** Records supplied follows **
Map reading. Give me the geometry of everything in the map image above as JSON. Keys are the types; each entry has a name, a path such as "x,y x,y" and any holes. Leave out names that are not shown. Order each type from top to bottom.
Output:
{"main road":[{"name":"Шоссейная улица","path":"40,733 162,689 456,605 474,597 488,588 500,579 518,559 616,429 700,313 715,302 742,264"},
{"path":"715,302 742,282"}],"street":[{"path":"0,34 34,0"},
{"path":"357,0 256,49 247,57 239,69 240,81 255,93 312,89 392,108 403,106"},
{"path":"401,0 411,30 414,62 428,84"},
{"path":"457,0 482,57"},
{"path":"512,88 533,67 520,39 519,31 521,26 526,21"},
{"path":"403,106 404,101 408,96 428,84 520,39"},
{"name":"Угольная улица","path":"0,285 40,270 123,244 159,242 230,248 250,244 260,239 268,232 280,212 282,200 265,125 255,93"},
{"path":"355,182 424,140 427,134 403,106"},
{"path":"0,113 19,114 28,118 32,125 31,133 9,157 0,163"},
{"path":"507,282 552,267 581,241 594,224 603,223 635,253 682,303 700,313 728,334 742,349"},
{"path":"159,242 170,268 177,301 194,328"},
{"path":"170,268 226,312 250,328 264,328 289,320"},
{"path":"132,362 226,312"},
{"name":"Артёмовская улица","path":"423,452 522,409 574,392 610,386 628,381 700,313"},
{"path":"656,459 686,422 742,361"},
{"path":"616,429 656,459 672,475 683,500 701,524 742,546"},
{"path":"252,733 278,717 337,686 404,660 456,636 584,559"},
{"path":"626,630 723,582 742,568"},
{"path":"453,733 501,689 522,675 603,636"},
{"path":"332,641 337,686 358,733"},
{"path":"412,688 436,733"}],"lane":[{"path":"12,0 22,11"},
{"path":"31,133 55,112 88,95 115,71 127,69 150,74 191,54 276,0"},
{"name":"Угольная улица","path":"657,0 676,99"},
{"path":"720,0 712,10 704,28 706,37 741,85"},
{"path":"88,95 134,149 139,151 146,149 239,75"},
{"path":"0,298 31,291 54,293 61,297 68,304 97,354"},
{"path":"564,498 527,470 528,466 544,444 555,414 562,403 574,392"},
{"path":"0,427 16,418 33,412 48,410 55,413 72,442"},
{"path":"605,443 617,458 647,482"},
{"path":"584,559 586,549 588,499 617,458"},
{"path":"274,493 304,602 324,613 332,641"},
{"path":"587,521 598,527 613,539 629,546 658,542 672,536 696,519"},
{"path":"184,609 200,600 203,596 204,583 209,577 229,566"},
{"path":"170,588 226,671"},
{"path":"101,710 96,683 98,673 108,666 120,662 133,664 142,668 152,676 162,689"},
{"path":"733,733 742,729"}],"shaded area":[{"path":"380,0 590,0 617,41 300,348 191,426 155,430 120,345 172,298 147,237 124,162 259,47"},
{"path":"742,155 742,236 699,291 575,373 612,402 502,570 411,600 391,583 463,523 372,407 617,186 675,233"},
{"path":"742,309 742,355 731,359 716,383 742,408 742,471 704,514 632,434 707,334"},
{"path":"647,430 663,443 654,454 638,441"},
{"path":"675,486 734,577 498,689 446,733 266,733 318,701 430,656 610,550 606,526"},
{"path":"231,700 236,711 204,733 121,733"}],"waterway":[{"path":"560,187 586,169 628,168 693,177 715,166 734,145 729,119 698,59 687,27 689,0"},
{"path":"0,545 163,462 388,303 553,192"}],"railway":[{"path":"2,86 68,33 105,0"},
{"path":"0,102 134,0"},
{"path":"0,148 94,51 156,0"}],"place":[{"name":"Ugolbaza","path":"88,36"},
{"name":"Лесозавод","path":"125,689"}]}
** End of Records supplied **
** Records supplied follows **
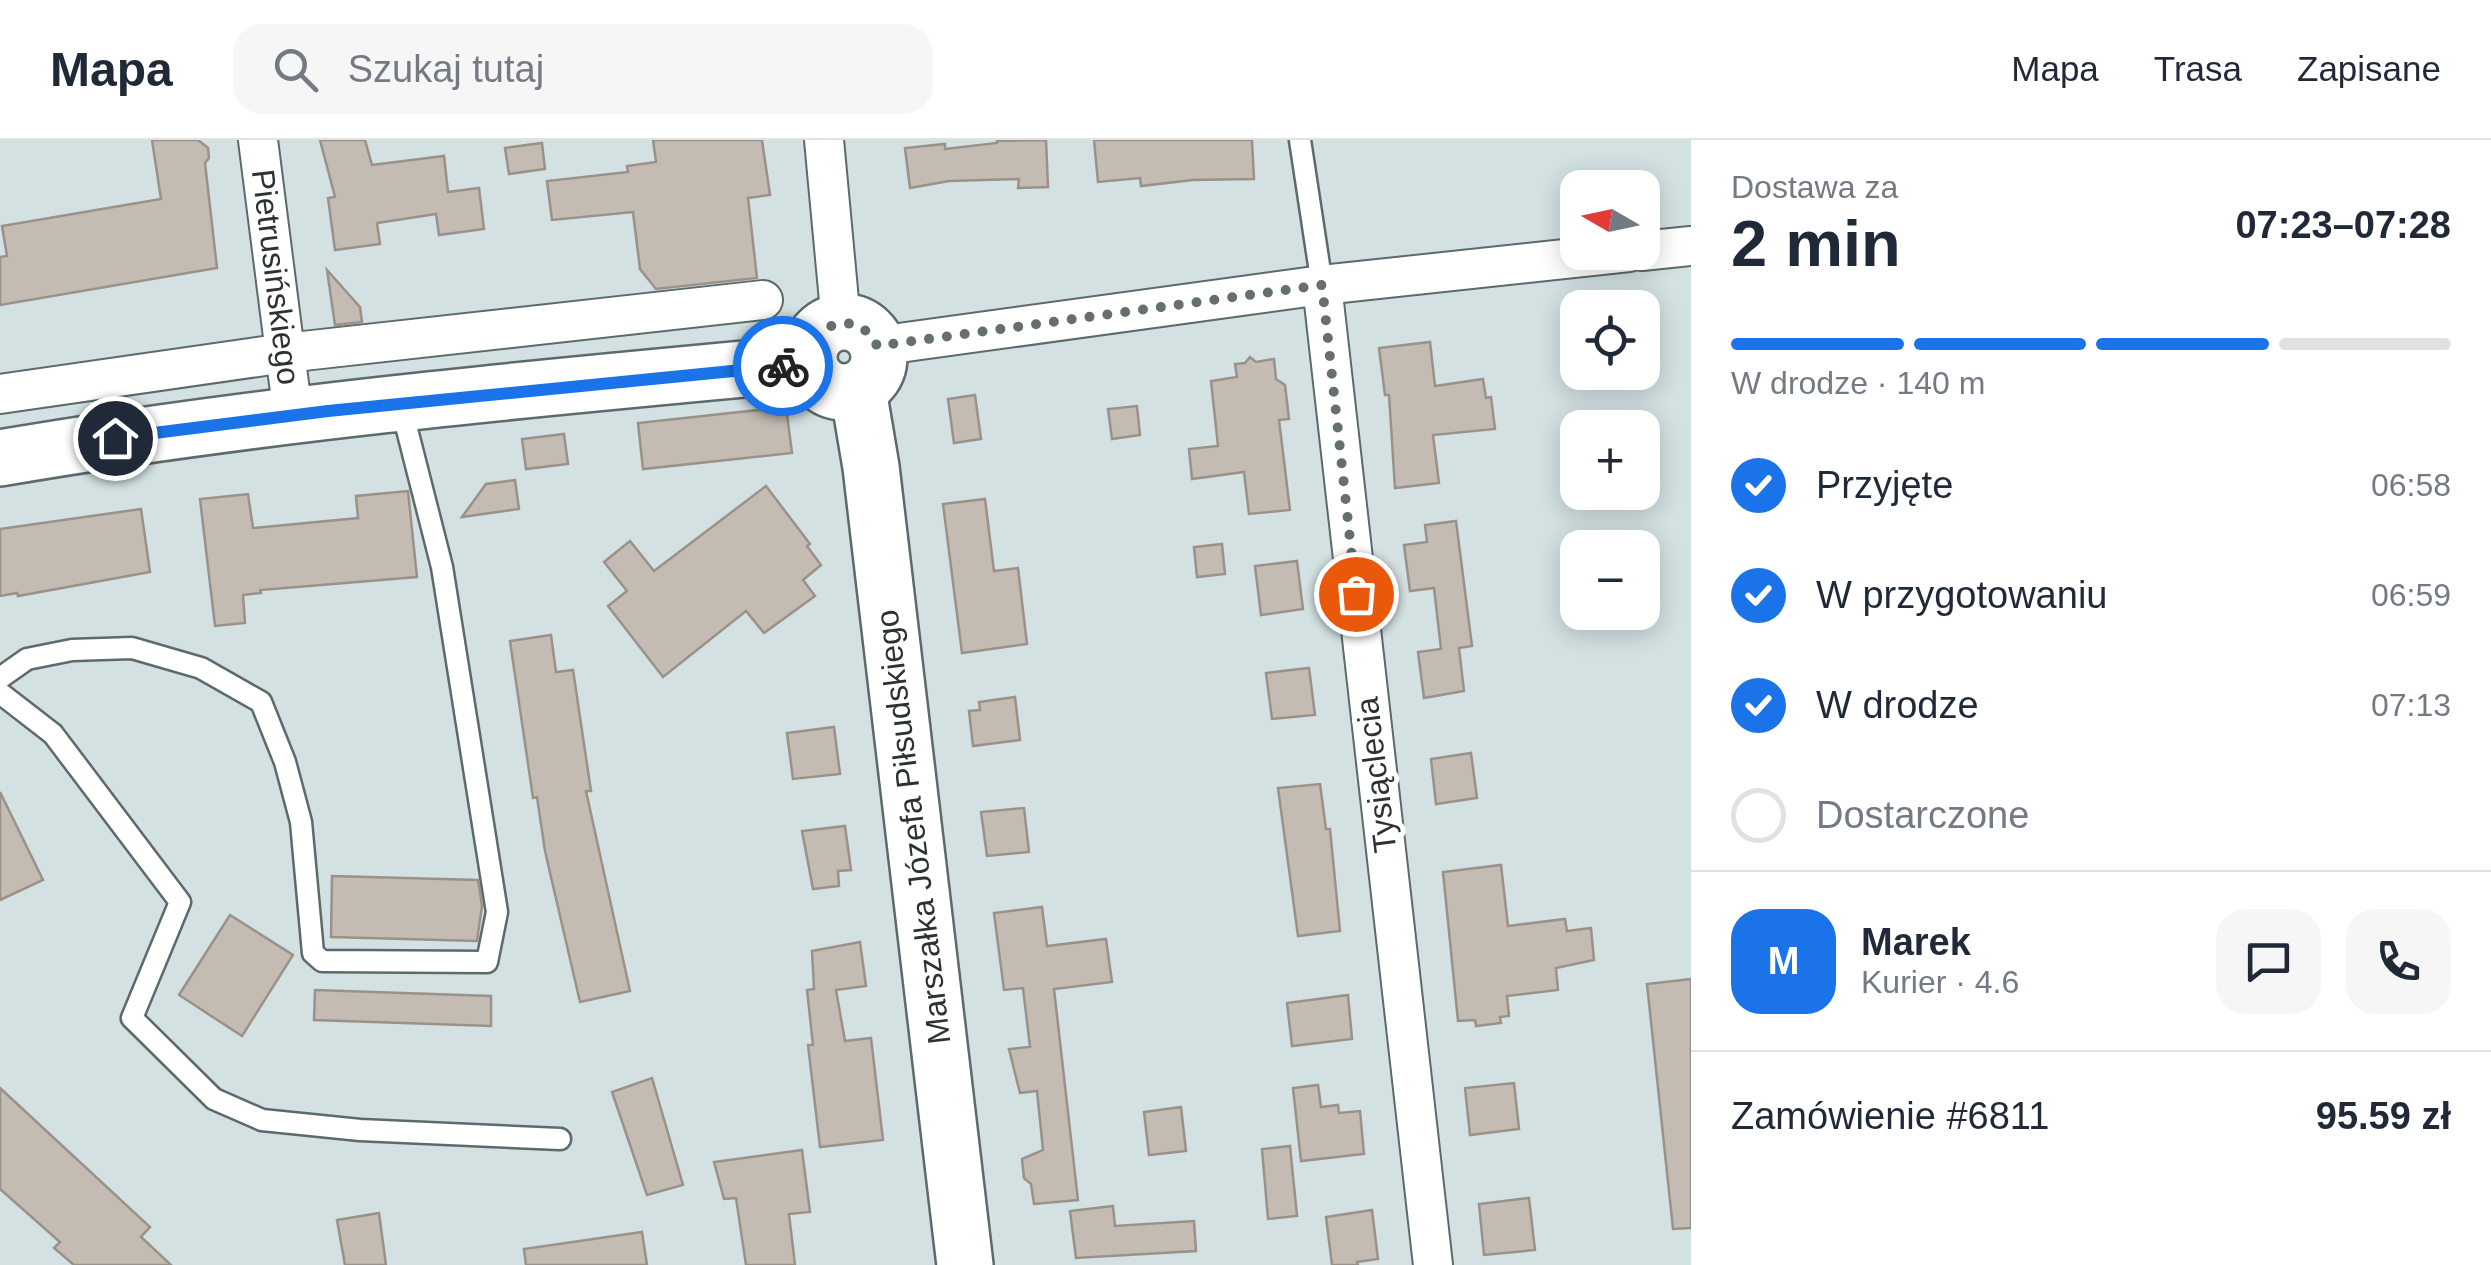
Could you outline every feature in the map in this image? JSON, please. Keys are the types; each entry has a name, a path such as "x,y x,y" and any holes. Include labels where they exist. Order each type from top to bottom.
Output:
** End of Records supplied **
■ Task item ■
The answer consists of every line above in which the word "image" occurs.

■ Exercise answer ■
Map reading. Give me the geometry of everything in the map image above as JSON. Keys are the types; each entry has a name, a path such as "x,y x,y" and any holes. Leave out names that are not shown. Order each type from top to bottom.
Could you outline every feature in the map in this image? JSON, please. Keys are the types; each entry has a name, a path such as "x,y x,y" and any holes. Include labels where they exist. Order each type from top to bottom.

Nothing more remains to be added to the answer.